The last exercise in the team-building assessment is very personal, so much so that Walker refrains from telling participants about it until the very end to save them the anxiety of thinking about it.  Employees go around in a circle and each person tells them something they can continue to do to contribute to team success, and one thing they can stop doing.

“We all have something we can stop doing to be more effective,” Walker said. “They look at it as – and it’s really hard to get them to not look at it this way – ‘This is what you do well and this is what you do badly, or not well, or wrong.’ That is not what it’s about.”

Despite its intimidating nature, the exercise is often the most meaningful for clients, Walker said.

Overall, the team-building services help employees “gain a deeper understanding of themselves and a deeper understanding of the people they work with,” Walker said.

“It helps them to know how, if I really want to communicate effectively with this person, this is the way I can do it, because the way I naturally want to communicate is not the way they hear me,” she said. 

Together, companies also establish a thematic goal, the single most important thing they need to accomplish. They determine each department and each employee’s role in meeting that goal, which helps build a foundation for accountability.

“Whenever you let somebody get away with something, in your personal life, with relationships or at work, and you don’t tell them, ‘That wasn’t OK,'” she said, “That gives them permission to keep doing it. So this gives them permission to hold each other accountable for what they’ve committed to and what needs to be done.”

Finding her awesome

Looking back on where she started, Walker glowed in amazement, thinking of herself 20-some years ago, tirelessly seeking out a new career path. She has owned her own business and even received an Athena Award from the Lancaster Chamber of Commerce and Industry. The award recognizes women for professional accomplishment and community involvement.

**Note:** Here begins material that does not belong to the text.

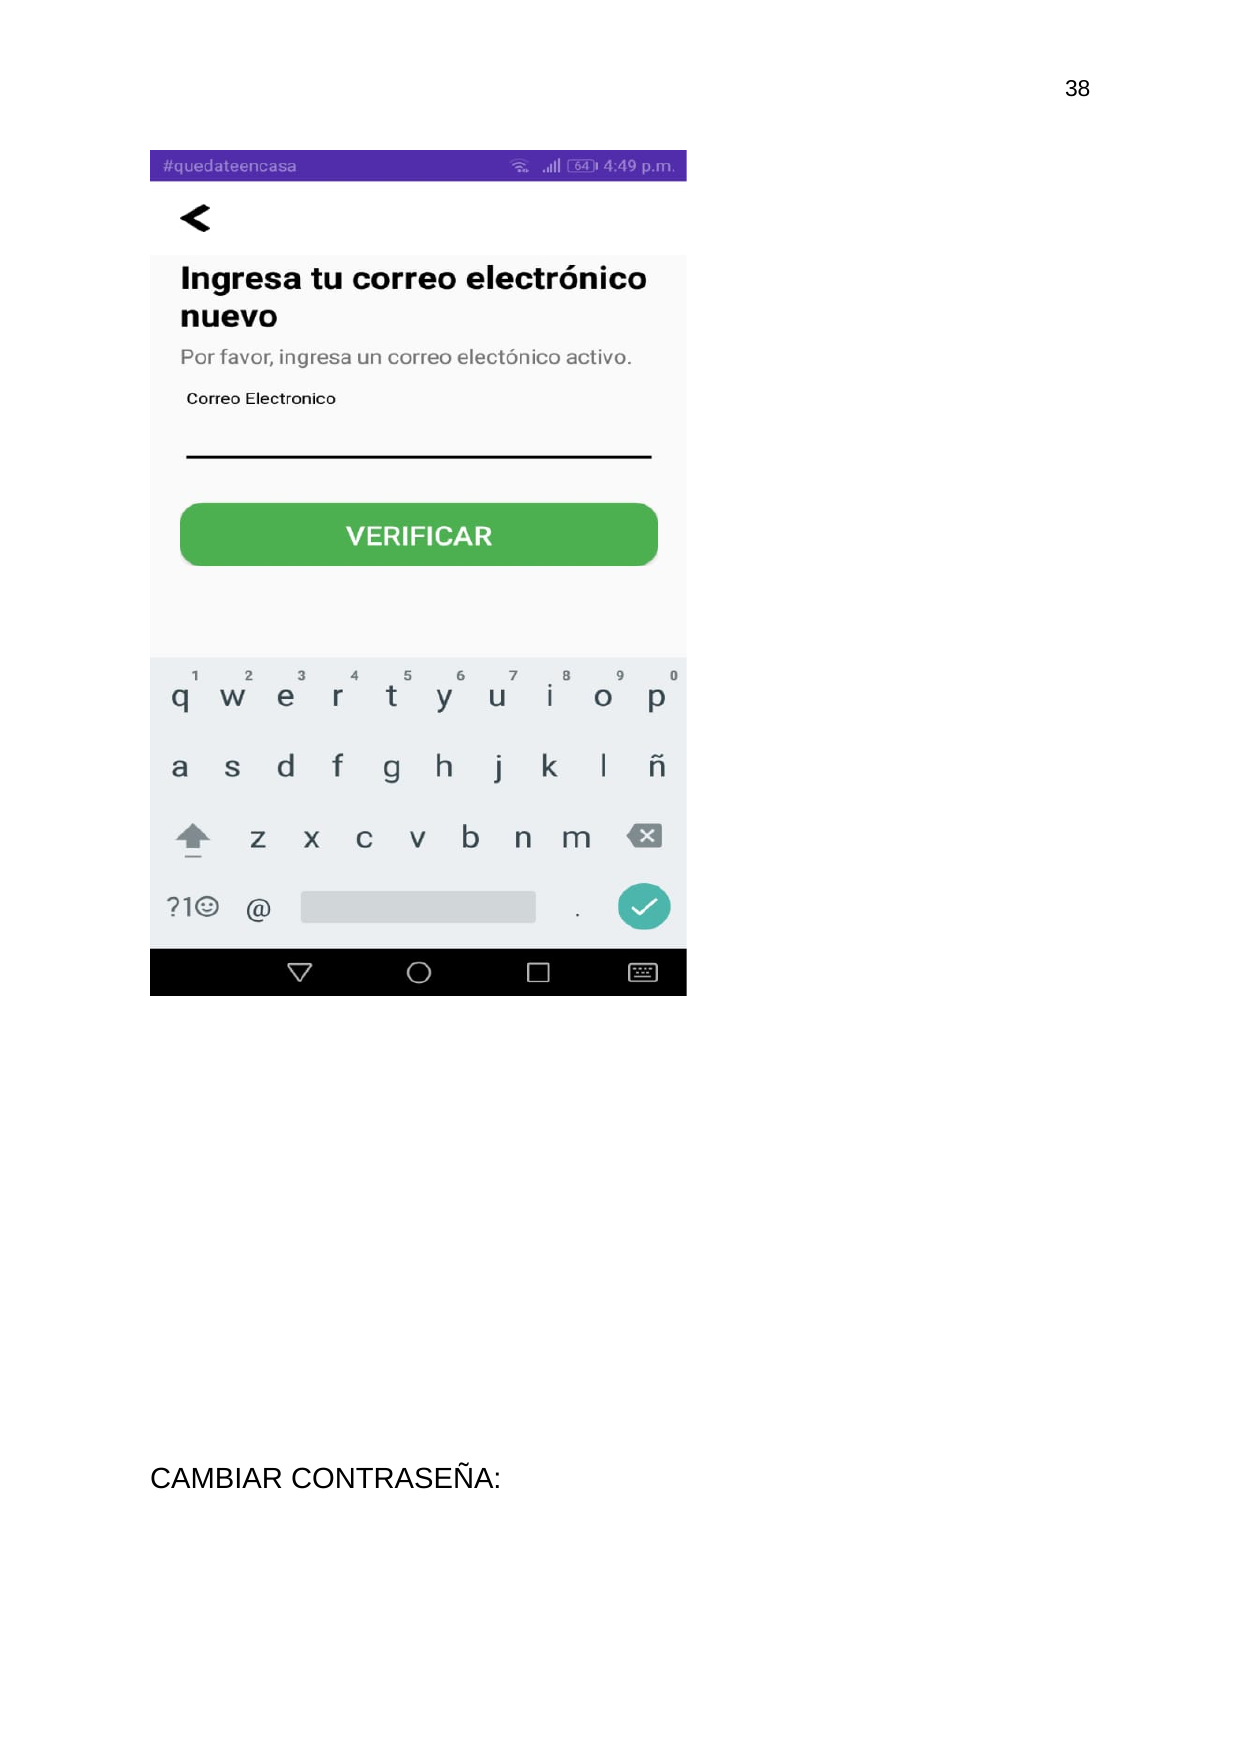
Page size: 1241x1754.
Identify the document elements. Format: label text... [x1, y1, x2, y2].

picture [150, 150, 687, 996]
text CAMBIAR CONTRASEÑA: [150, 1461, 1090, 1495]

Walker has a few tips for women facing a career change:

  • Get a good therapist – “Change is stressful, and stress eventually makes us all sick,” she said. “It just depends on how well we handle it. Have a good therapist for that support to just bounce things off of.”
  • Have a support system – When Walker went through her divorce and career change, she relied on her sister and two best friends. “I could call them anytime of the day or night. And I did.”
  • Know who you are – “This is really important,” she said. “I didn’t know who I was. I made some assumptions that ended up being right, and I did it by looking back at what I enjoyed. What really got me excited, and what did I not like doing? It helps to understand who you are and what’s going to be meaningful to you.”

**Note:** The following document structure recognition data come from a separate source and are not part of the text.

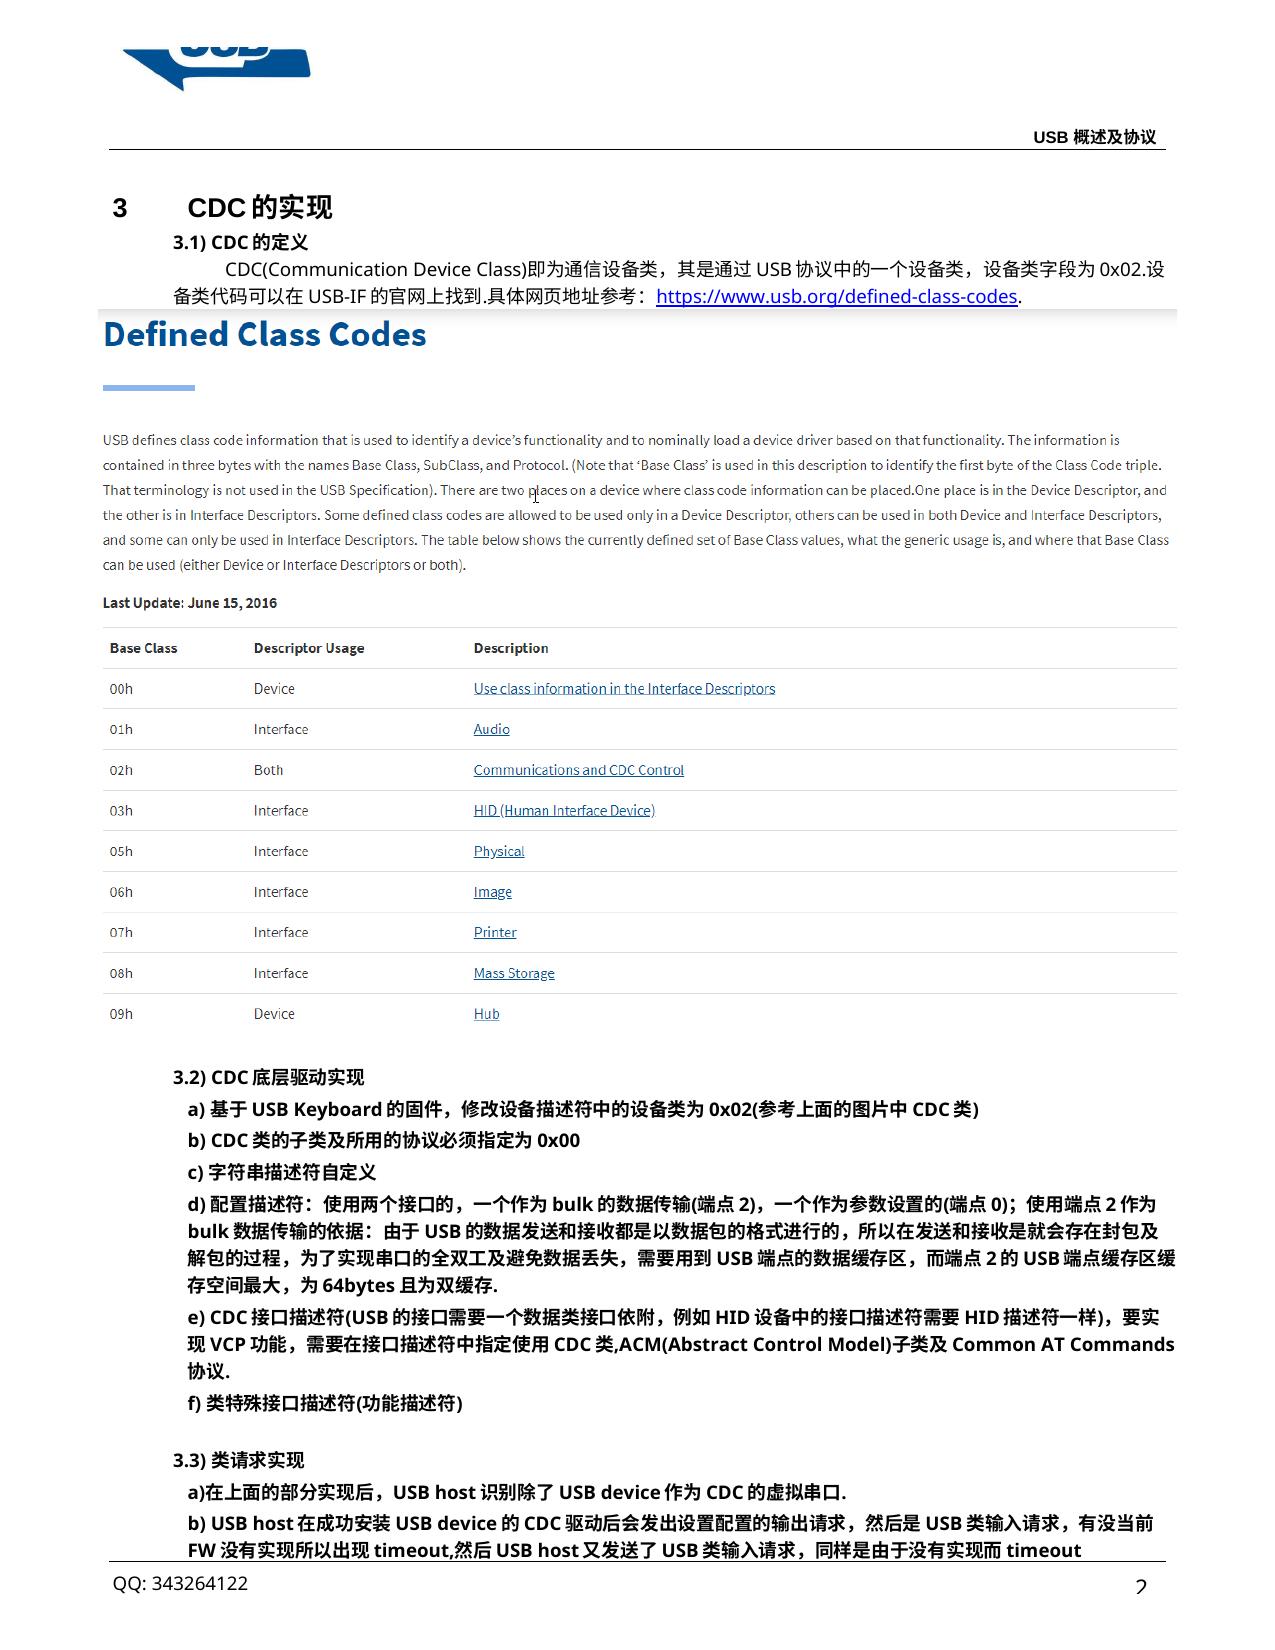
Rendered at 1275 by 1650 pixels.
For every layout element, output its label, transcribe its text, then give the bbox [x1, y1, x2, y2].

picture [97, 309, 1178, 1033]
subtitle CDC的实现 [112, 192, 1177, 223]
subtitle b) CDC类的子类及所用的协议必须指定为0x00 [112, 1126, 1177, 1153]
subtitle a)在上面的部分实现后，USB host识别除了USB device作为CDC的虚拟串口. [187, 1477, 1177, 1504]
subtitle e) CDC接口描述符(USB的接口需要一个数据类接口依附，例如HID设备中的接口描述符需要HID描述符一样)，要实现VCP功能，需要在接口描述符中指定使用CDC类,ACM(Abstract Control Model)子类及Common AT Commands协议. [112, 1302, 1177, 1384]
text CDC(Communication Device Class)即为通信设备类，其是通过USB协议中的一个设备类，设备类字段为0x02.设备类代码可以在USB-IF的官网上找到.具体网页地址参考：https://www.usb.org/defined-class-codes. [173, 255, 1177, 309]
subtitle f) 类特殊接口描述符(功能描述符) [112, 1388, 1177, 1416]
subtitle a) 基于USB Keyboard的固件，修改设备描述符中的设备类为0x02(参考上面的图片中CDC类) [187, 1094, 1177, 1122]
picture [97, 47, 323, 94]
subtitle b) USB host在成功安装USB device的CDC驱动后会发出设置配置的输出请求，然后是USB类输入请求，有没当前FW没有实现所以出现timeout,然后USB host又发送了USB类输入请求，同样是由于没有实现而timeout [187, 1509, 1177, 1563]
subtitle c) 字符串描述符自定义 [112, 1158, 1177, 1185]
subtitle 3.2) CDC底层驱动实现 [173, 1063, 1177, 1090]
subtitle 3.1) CDC的定义 [173, 227, 1177, 255]
subtitle d) 配置描述符：使用两个接口的，一个作为bulk的数据传输(端点2)，一个作为参数设置的(端点0)；使用端点2作为bulk数据传输的依据：由于USB的数据发送和接收都是以数据包的格式进行的，所以在发送和接收是就会存在封包及解包的过程，为了实现串口的全双工及避免数据丢失，需要用到USB端点的数据缓存区，而端点2的USB端点缓存区缓存空间最大，为64bytes且为双缓存. [112, 1189, 1177, 1298]
subtitle 3.3) 类请求实现 [173, 1446, 1177, 1473]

Among the meaningful experiences Walker has had, she worked with an organization called New Choices, a career-development program in Lancaster for women in transition. The two-week workshop includes sessions on self-care, finance, communication and other topics that guide women to improve their lives.

“It helps them to find their voice when they haven’t had one,” Walker said. “And that’s literal. I remember one of our students, I literally could not hear her, and by the end of the program, she was standing up confidently saying, ‘This is who I am. This is where I’m going. This is what I’m doing.'”

As the student read from a list of personal strengths she compiled during the program, she exclaimed, “Ah! I’m awesome.”

For Walker, that’s what it’s all about.

Helping others discover their awesomeness is how Walker has found hers. When she was a Mary Kay consultant in her 30s, the gratification she felt from showing women their beauty was a driving force for her. It excited her. It had meaning.

Through her work, Walker said she has learned, “There’s not a good part of me, and there’s not a bad part of me. There’s just me.”

“Some of me will be a real strength in some situations, and that same part of me will be a real challenge in other situations,” she said. “There isn’t a ‘This part is good, this part is bad.’ This part is me, and all of me is awesome.”

“You don’t have to be perfect,” she said. “You are awesome.”